Así, en la calle se ha vivido en estas tres semanas una espontánea marea rojigualda que apoyó a una triunfante selección española que, me parece que pensamos muchos, ha llevado sus triunfos más allá de lo deportivo. Hay una sociología política muy de fondo en esos miles de jóvenes que cantan “soy español” ataviados con los colores de la bandera nacional; me parece que acabaron para siempre los complejos con los que nos atenazó el franquismo a la hora de lucir la enseña de todos los españoles. Nunca he creído, aunque aquel complejo me hiciera, años atrás, decir lo contrario, que las banderas no importan. Sí importan, como importan los himnos, las costumbres nacionales, la unidad de un país, el respeto a sus leyes y a su seguridad jurídica; las grandes naciones son las que cuidan y hasta veneran todo eso.

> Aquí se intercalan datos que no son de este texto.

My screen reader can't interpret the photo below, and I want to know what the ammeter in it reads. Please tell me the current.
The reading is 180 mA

Así que el lector podrá comprender mi preocupación ante muchas de las cosas que, en sentido contrario al antes apuntado, pero también con banderas como símbolo protagónico, están ocurriendo en esta España nuestra. El dislate de un presidente autonómico encabezando la manifestación contra una sentencia del Tribunal Constitucional, desprestigiándolo, me parece tremendo, como tremendo es que desde el partido del que ese presidente autonómico es militante veterano no le llegue alguna llamada pública de atención. ¿Qué le ocurre al Gobierno central, que anda como ausente? El Gobierno, dijo De la Vega, no estará presente en la final de la Copa del Mundo, que literalmente va a paralizar este domingo al país –y a medio planeta—porque “tiene exceso de trabajo”. Como si las ‘photo opportunity’ no significasen trabajo para un Ejecutivo que tanto necesita refrescar su imagen. Como si esa imagen no fuese tan importante para el país, o más, que el debate sobre el estado de la nación, acerca del que hablaremos en su momento, otro día.

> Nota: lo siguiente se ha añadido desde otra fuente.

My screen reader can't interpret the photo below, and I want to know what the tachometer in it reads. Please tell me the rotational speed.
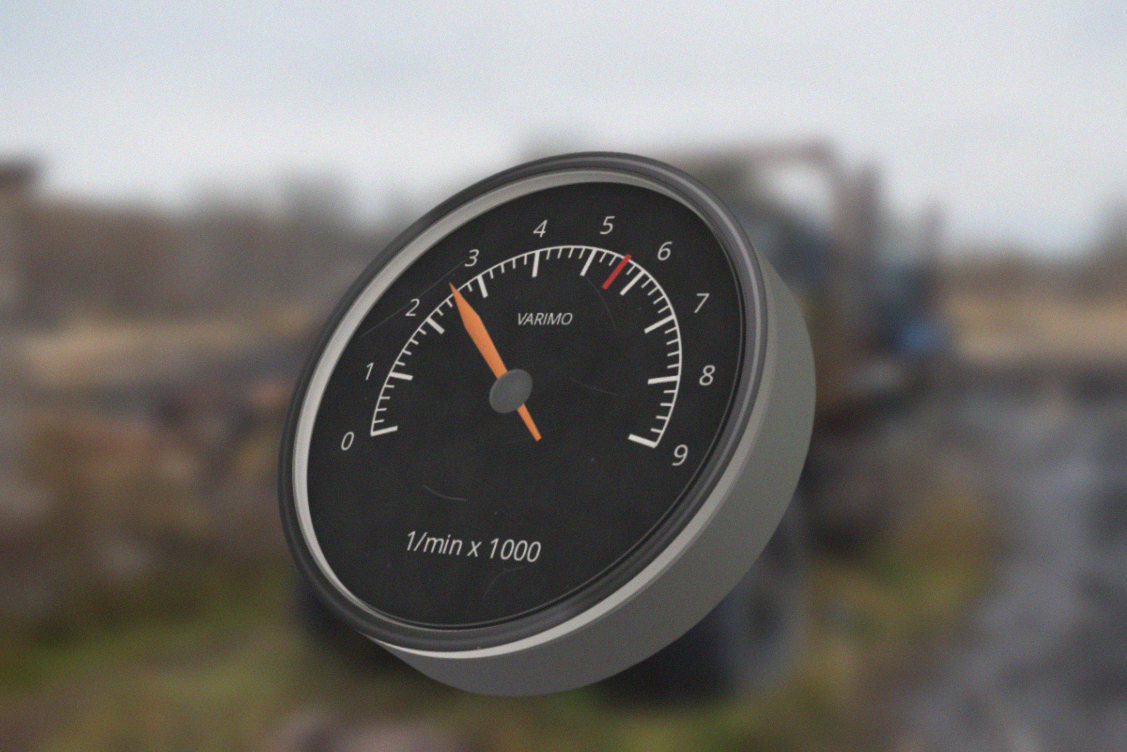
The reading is 2600 rpm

Y, claro, tampoco estuvo el Gobierno –no podía estarlo— con la citada manifestación acaudillada por Montilla a la sombra de una enorme senyera. Los dos ministros del PSC, la edición catalana del PSOE, encontraron oportunas ocupaciones que les liberaban del compromiso de asistir al lado del molt honorable president de la Generalitat y sus muchos acompañantes. No sé si en la manifestación se halla el espíritu de todos los catalanes, como quieren algunos portavoces autóctonos, pero sí sé que, concentrando a cientos de miles de personas contra la sentencia ‘interpretativa’ y extraña sobre la constitucionalidad del Estatut, se estaba haciendo un flaco favor a una Constitución que necesita algún repaso y un más flaco favor aún a la unidad de la nación. Quizá era exactamente lo que se pretendía.

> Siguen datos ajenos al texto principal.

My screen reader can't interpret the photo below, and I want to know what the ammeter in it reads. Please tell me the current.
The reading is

Quién sabe si Puyol, Iniesta y demás catalanes que también son, pienso, representativos y que tanto hacen por el bien de esta unidad, habrían o no estado en la ‘manifa’ de Montilla. O Pau Gassol. O el balear –ya sabe usted lo de los ‘paísos catalans’—Rafael Nadal. Más bien creo que estos nombres tan notables hacen como muchos habitantes de la por tantas cosas admirable Cataluña: pasan muy mucho de una polémica a la que se le ha inyectado mucha demagogia, unas toneladas de victimismo inducido y no poco oportunismo electoralista. Componentes explosivos cuando se mezclan con la torpeza con la que desde el Gobierno central, desde la oposición y desde las propias instituciones se ha manejado el delicado tema del Estatut y sus derivaciones territoriales, económicas y morales. Pero esa historia, ya sabida, lamentable, es otra historia. La historia de los errores en los despachos y cenáculos. Y ahora se trata de que la sancionen las masas, manifestándose.